I said "well great 700$ in the trash" he just replied "it's your fault".

I've always been at home, I think during the last 8 years I've met outisde with friends about 4 times the rest of the times they come visit me at home. The only times I do go out is to go shopping, see my parents or we got out together as a family.

He knows when I finish work I drive straight home to pick up the kids so it's not like I even gave him a doubt so I just feel exhauted that I'm always here always do everything yet I'm the one who gets the abuse...

I've seriously been trying to visualise how it would be if we divorce I'm just worried for the kids not seeing their Dad as much but at the same time I am so so tired of getting abuse when I remember how many times I suffered so he could have a better company. At the best of times he can be the best and say just rest and give me a foot massage but that's like once a year. I feel like living with him is like a rollercoaster, you have about 2-3 really happy days and you go down 4 days where he's in a mood and won't talk or just says mean things.
I really don't know what to think I'm just exhausted and disappointed in his attitude.


I'm really sorry for this long text I just needed to express things....


----------



## Tilted 1 (Jul 23, 2019)

Wow


----------



## Tilted 1 (Jul 23, 2019)

I know you came to vent , let TAM know when you're ready for advice.


----------



## Yeswecan (Jul 25, 2014)

Your husband has no respect for you.


----------



## jlg07 (Feb 24, 2017)

Starlight, a couple of things. FIRST, very sorry you are going through this.
I think your husband is A) VERY emotionally immature -- he is throwing temper tantrums (breaking a laptop -- REALLY??? three year olds do that). B) VERY insecure of himself -- as evidenced of his jealousy about your co-workers, and the "whose baby is it".
C) I think that maybe he is intimidated by you since YOU are working successfully at your job, where he is struggling with the business (hence the snarky comments about your work/capabilities, and wanting you to do work for him -- kind of a "see, I'm still top dog" type of thing.

NONE of this excuses what he is doing to you AT ALL. You have some hard conversations coming up with him. Don't let him detract you from talking about this and how his actions and tantrums are unacceptable. I'd say Marriage counseling, but he probably wouldn't agree . Just stick to your guns that the way he is talking and treating you is not acceptable, and he really needs to get his sh*t together before YOU are gone.


----------



## JMarie (Aug 15, 2019)

Sounds like narcissistic abuse to me. I would seek advice from a professional and perhaps seriously consider if you can see yourself putting up with this kind of behavior for 8, 18,... more years.
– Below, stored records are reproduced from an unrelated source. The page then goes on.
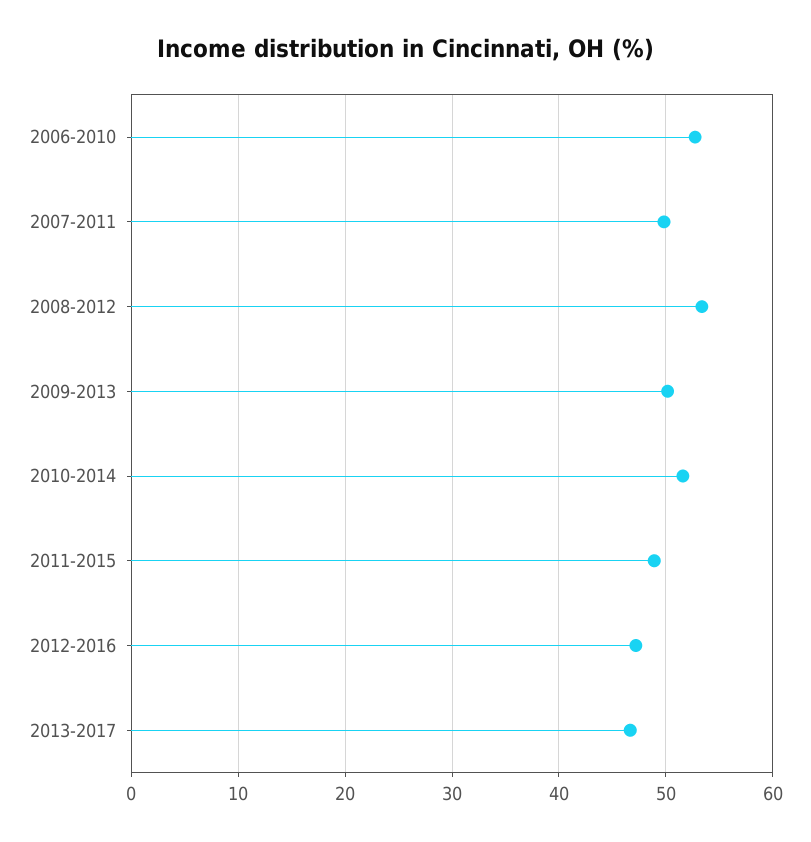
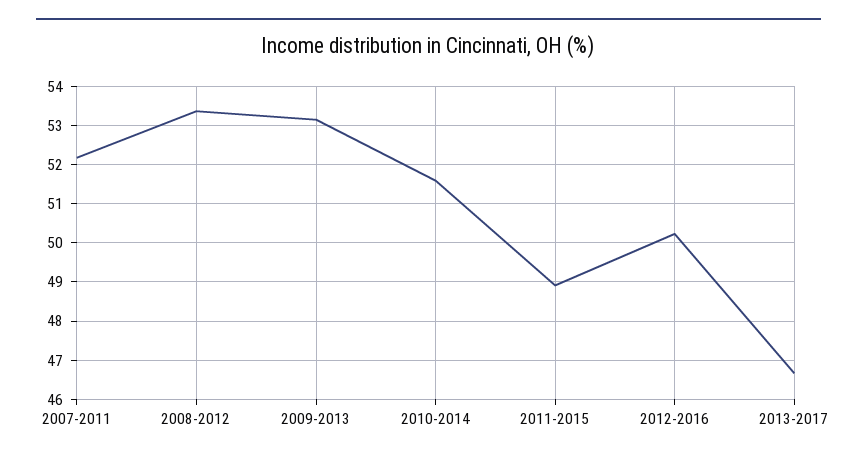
  {
-   "2006-2010": 53,
-   "2007-2011": 50,
+   "2007-2011": 52.2,
    "2008-2012": 53.4,
-   "2009-2013": 50,
+   "2009-2013": 53.2,
    "2010-2014": 51.6,
    "2011-2015": 49,
-   "2012-2016": 47,
+   "2012-2016": 50.2,
    "2013-2017": 46.6
  }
Ask yourself how will you feel if your child is one day on the receiving end of this same abuse. 

It’s a very sad thing to go through. I’ve been there. Actually, I’m still going through the aftermath. 

If I may recommend some spiritual advice on YouTube. 

Google YouTube, Pastor RC Blakes...I’ve been binge watching his videos for days. I find them to be extremely helpful.


----------



## 3Xnocharm (Jun 22, 2012)

Starlight I feel like you’ve been here at TAM before...

That was extremely careless of you to be vulnerable to getting pregnant by this abusive jackass. You need to divorce this man. The sooner the better. No child deserves to have to deal with this in their home, and neither do you. Please want better for yourself. 




Sent from my iPhone using Tapatalk


----------



## MattMatt (May 19, 2012)

As you suspect divorce would be a good idea. 

He brings nothing valuable to the marriage.


----------



## TJW (Mar 20, 2012)

starlight55 said:


> he just replied "it's your fault"


Your husband is an abuser. Smashing the laptop is an act of violence. His statement blaming you for his behavior is classic abuser. He manipulates and controls you to do what is legitimately HIS WORK for him for nothing in return.



starlight55 said:


> I'm just worried for the kids not seeing their Dad


I'm going to be brutally honest about this, they don't need to see him. They would be far better off if they never saw him, and never witnessed this utterly childish, entitled, self-self-self attitude he has.


----------



## Spicy (Jun 18, 2016)

You have an uphill battle, and I’m guessing he will be fighting with you all the way. You have to decide how long you are willing to subject yourself, AND your babies to this. 

Someone has to protect them, and that someone should be you.


----------